I have high hopes for the Maximilian sunflower.  It's from the Great Plains, but if it likes conditions out here by the beach...  It grows tons of flowers each with tons of little seeds, so that's great for the pollinators and birds, and you harvest the tubers like Jerusalem artichokes (aka sunchokes).  (Hmm, the gophers might eat those.  We might get a church cat, but then the coyotes will eat it. Hmm.)

(The thing about the gophers is they're the ones keeping the soil from becoming compacted.  They run through there like giant worms, fluffing up the soil like pillows.  Every time I have to step off of the little paths I've made the ground compacts an inch or two.  (So I try to avoid that.) It's the gophers that make it, uh, expanded.)

I just started learning about "air pruning" and it seems great.  I found this video about making your own grow bags, and I've been doing that.  I'm pretty excited all over again.

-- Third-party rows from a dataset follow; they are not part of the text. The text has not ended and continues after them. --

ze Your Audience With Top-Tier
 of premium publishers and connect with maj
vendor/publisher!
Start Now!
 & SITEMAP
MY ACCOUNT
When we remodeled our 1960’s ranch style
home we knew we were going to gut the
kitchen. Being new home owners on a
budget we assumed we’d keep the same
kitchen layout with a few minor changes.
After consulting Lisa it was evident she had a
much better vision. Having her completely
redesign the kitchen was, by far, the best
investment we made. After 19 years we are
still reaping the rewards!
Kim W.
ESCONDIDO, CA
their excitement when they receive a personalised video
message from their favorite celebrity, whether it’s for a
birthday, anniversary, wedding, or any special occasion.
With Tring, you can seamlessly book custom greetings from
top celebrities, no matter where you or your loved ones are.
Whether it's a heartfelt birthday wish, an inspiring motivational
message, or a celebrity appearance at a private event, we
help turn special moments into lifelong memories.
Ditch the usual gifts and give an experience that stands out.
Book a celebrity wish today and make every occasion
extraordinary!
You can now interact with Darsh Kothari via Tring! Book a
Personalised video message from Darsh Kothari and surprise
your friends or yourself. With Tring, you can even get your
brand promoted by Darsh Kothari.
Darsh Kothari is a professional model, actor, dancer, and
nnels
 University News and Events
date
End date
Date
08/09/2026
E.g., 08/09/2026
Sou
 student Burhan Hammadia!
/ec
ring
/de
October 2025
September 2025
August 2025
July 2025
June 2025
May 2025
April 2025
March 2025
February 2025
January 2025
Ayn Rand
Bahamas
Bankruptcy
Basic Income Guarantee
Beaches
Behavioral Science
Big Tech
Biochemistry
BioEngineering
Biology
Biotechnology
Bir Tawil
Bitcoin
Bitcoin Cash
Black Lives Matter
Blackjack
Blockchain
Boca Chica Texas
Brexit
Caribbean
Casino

"How To Make Your Own Grow Bags"


I'd rather be making a food forest integrated with the local ecosystem, but that's a huge multi-year project (that I'm not qualified to design).
4 years ago
Cheers!  It's really good to be gardening even if it's just a tiny demo
garden.  Thanks for the great advice.

(BTW, when I said chia can't germinate on lava, I meant molten lava.  Once
it's cooled they'll grow on it. ;-)

So far everything has been eaten.  We're right on a wildlife corridor.
Lots of birds, raccoons, and a family of coyotes live right there.  We're
kind of at the tip of a vast forest that stretches to Santa Cruz.

The corn is still there, leaves nibbled.  Everything else, sunflowers,
chia, broccoli, etc. was eaten.  Gone.

I got some bird netting and I'm going to build some kind of gopher-proof
raised bed or something.

That takes care of growing crops, but I don't like how it's basically
making a giant terrarium and letting Nature babysit it.

Eventually we can make something that produces crops and is integrated
with the natural systems right there.  Maybe not a food forest, but
something.

The original ecosystem was grass, shrubs, and a few oak and pine trees.
Tule elk might have grazed here but this wasn't a high-density area.
4 years ago
OMG that plant is gorgeous!

I tried both too this year but forgot which was which.  I started them
way late (in late July) and it's too cold here, so the ground cherries
(as you can see in the photos) are only a couple of inches tall.  The
dwarf tamarillos sprouted and then steadfastly refused to grow.  Only one
has second leaves on it, the rest have stayed the same size as when they
first sprouted, with just two leaves, for a couple of months.  My hope is
that they're just waiting for Spring to do their thing.